Considering music can potentially alter your state of consciousness and even change your brain chemistry, it’s not surprising Oswalds Mill Audio founder Jonathan Weiss dedicates himself so fully to making the most obsessively well-crafted and thought-out audio equipment.
The former filmmaker recounts how he began his OMA journey back in 2007, somewhat by accident. Lured to help out with renovations on the Pennsylvanian farm of a sound engineer working on his film, Weiss soon stumbled upon Oswalds Mill, a nearby abandoned Germanic-style stone mill that dates back to 1800. Inspired by a former Studio 54 DJ who thought the remote property would be a perfect testing ground for sound equipment, Weiss scraped up enough cash to purchase the unique property and soon began collecting vintage horn speakers from old cinemas in New York City. Before long, a plan that had been made on little more than instinct grew into a massive renovation project and a pursuit for the ultimate sound experience.
Fortuitously, it turned out that the mill happened to be close to companies that could handle everything one would need to build serious audio equipment, set as it is in the birthplace America’s Industrial Revolution. Benefitting from the local, generational know-how in everything from machining to woodworking and high tech small manufacturing, and the nearby slate quarry, Weiss began producing his exceptional, handcrafted loudspeakers.
Horn-shaped loudspeakers, according to Weiss, are the most efficient at delivering sound in part because they are directional. His obsessive approach trickles down to every detail, from the glass Tungsten filament output tubes he uses in his amplifiers to the copper cables he uses to connect everything together. Weiss is preserving and improving upon the sound technology he deems best, namely that used in cinemas in the 1930s and 1940s that was developed by RCA.
That’s not to say OMA equipment doesn’t jive with the modern world: the speakers, amplifiers, turntables and audio furniture is fully adapted to our modern way of life.

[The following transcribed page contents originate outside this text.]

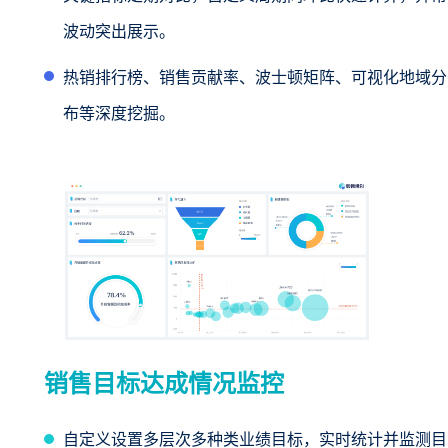
波动突出展示。
热销排行榜、销售贡献率、波士顿矩阵、可视化地域分
布等深度挖掘。
销售目标达成情况监控
自定义设置多层次多种类业绩目标，实时统计并监测目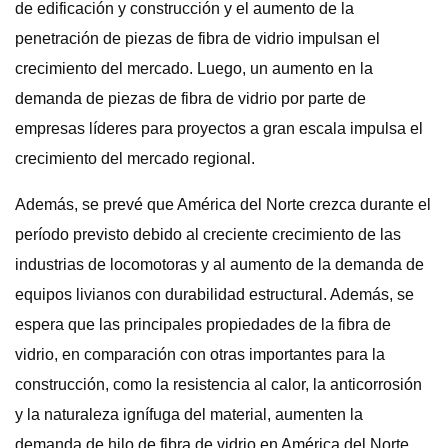
de edificación y construcción y el aumento de la
penetración de piezas de fibra de vidrio impulsan el
crecimiento del mercado. Luego, un aumento en la
demanda de piezas de fibra de vidrio por parte de
empresas líderes para proyectos a gran escala impulsa el
crecimiento del mercado regional.
Además, se prevé que América del Norte crezca durante el
período previsto debido al creciente crecimiento de las
industrias de locomotoras y al aumento de la demanda de
equipos livianos con durabilidad estructural. Además, se
espera que las principales propiedades de la fibra de
vidrio, en comparación con otras importantes para la
construcción, como la resistencia al calor, la anticorrosión
y la naturaleza ignífuga del material, aumenten la
demanda de hilo de fibra de vidrio en América del Norte.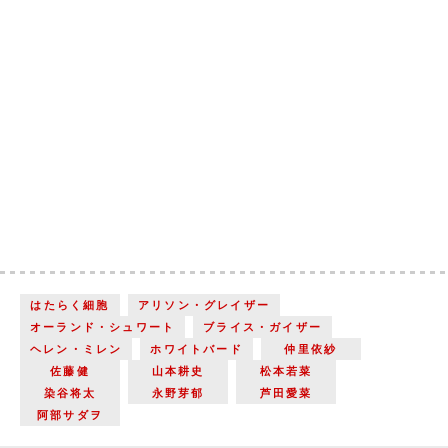
はたらく細胞
アリソン・グレイザー
オーランド・シュワート
ブライス・ガイザー
ヘレン・ミレン
ホワイトバード
仲里依紗
佐藤健
山本耕史
松本若菜
染谷将太
永野芽郁
芦田愛菜
阿部サダヲ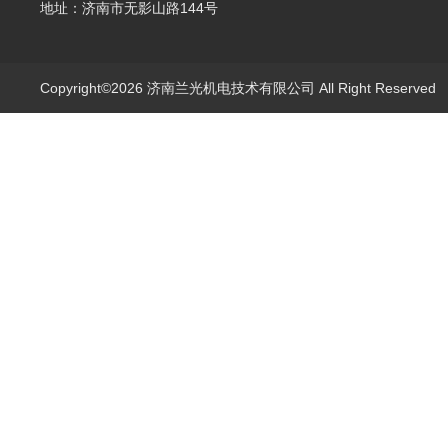
地址：济南市无影山路144号
Copyright©2026 济南兰光机电技术有限公司 All Right Reserve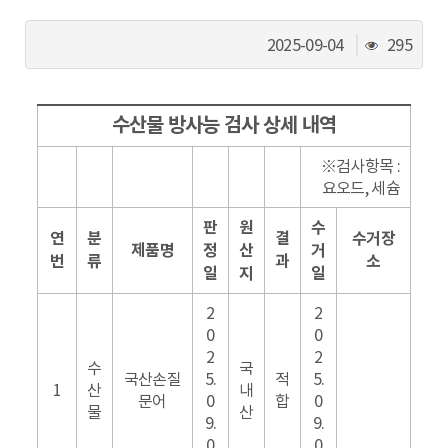
동
조
2025-09-04
295
회
수
수산물 방사능 검사 상세 내역
※검사항목 :
요오드, 세슘
판
원
수
연
분
결
수거장
제품명
정
산
거
번
류
과
소
일
지
일
2
2
0
0
2
2
수
국
국산손질
5.
적
5.
1
산
내
문어
0
합
0
물
산
9.
9.
0
0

It comes in admittedly spectacular forms however, like a new 160kg, 250,000 USD turntable which has taken five years of R&D and that will be out soon.
This also means you could potentially hook your OMA gear to your home theatre. “Movies are incredibly realistic when seen with OMA speakers for the sound, because your brain transfers the higher resolution sound into thinking the picture is better,” Weiss explains. “But most of our clients use our gear to listen to music, meaning really listen, not just have sonic wallpaper going in the background while they do other things.”

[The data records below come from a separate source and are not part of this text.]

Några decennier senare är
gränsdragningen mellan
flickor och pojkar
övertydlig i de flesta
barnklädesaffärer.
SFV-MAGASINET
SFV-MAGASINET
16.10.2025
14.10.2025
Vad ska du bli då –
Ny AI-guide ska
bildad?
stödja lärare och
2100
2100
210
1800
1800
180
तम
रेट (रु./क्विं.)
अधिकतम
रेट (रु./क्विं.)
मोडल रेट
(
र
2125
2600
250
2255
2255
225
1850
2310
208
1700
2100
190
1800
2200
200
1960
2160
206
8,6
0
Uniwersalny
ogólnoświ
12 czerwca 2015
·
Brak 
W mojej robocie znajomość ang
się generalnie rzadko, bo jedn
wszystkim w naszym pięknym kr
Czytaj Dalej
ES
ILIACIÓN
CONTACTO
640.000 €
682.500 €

It’s worth noting that before he even became a filmmaker, Weiss had studied International Relations and Political Philosophy at Princeton, and Public International Law at London School of Economics, signalling his predisposition for serious analytical skills and a scrupulous mind. As such, his arguments against commercial audio equipment are pretty well laid out, and scathing. “The only thing the audio industry has done in the last 50 years is make equipment smaller, cheaper and more convenient to use. Sound quality was forgotten. Look at CDs. They came out in 1983. What digital technology is around today from 1983 outside of audio?” he asks, making a fair point.

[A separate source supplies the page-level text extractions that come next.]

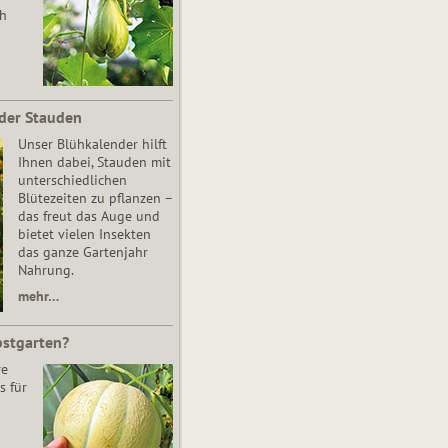
ch
der Stauden
Unser Blühkalender hilft
Ihnen dabei, Stauden mit
unterschiedlichen
Blütezeiten zu pflanzen –
das freut das Auge und
bietet vielen Insekten
das ganze Gartenjahr
Nahrung.
mehr…
bstgarten?
re
s für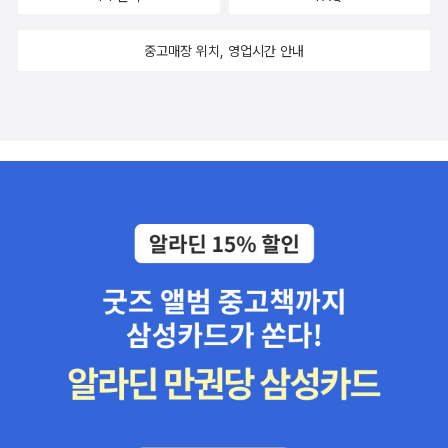
중고매장 위치, 영업시간 안내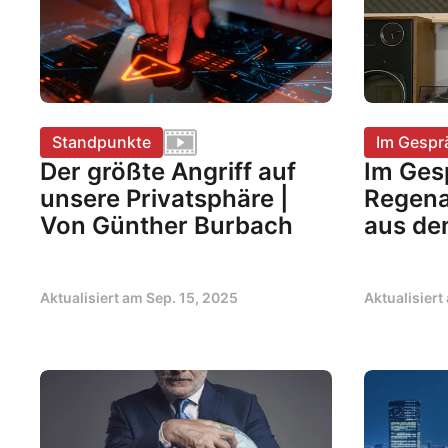
Standpunkte
Im Gespr
Der größte Angriff auf
Im Ges
unsere Privatsphäre |
Regena
Von Günther Burbach
aus de
Aktualisiert am
Sep. 15, 2025
Aktualisier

A harsh critic of MP3s (which he points out remove up to 80 per cent of the sound information because of compression), Weiss even likens the commercial audio world to the Emperor’s new clothes.
“The best thing they make – headphones – cancels sound, it does not even reproduce it,” he scoffs.
This level of good old-fashioned craftsmanship doesn’t come cheap though: OMA speakers, for instance, range from 36,000 to 450,000 USD a pair. So, the 95,000 USD Ironic floor speakers are a relative bargain, especially when you consider they’re formed using a 3D printed cast, which is destroyed after just one use, their woofers are derived from a 1930s juke box, and the material with which they’re made is a special hypoeutectic iron that’s high in graphite to form a robust, non-resonant structure that resists all vibrations. It’s the first time speakers have ever been made from such a material and the major benefit is staggeringly clear sound. So, what’s with the name? “The dictionary definition of irony is ‘happening in an opposite way to what’s expected,’” says Weiss. “I think we’ve done that here.”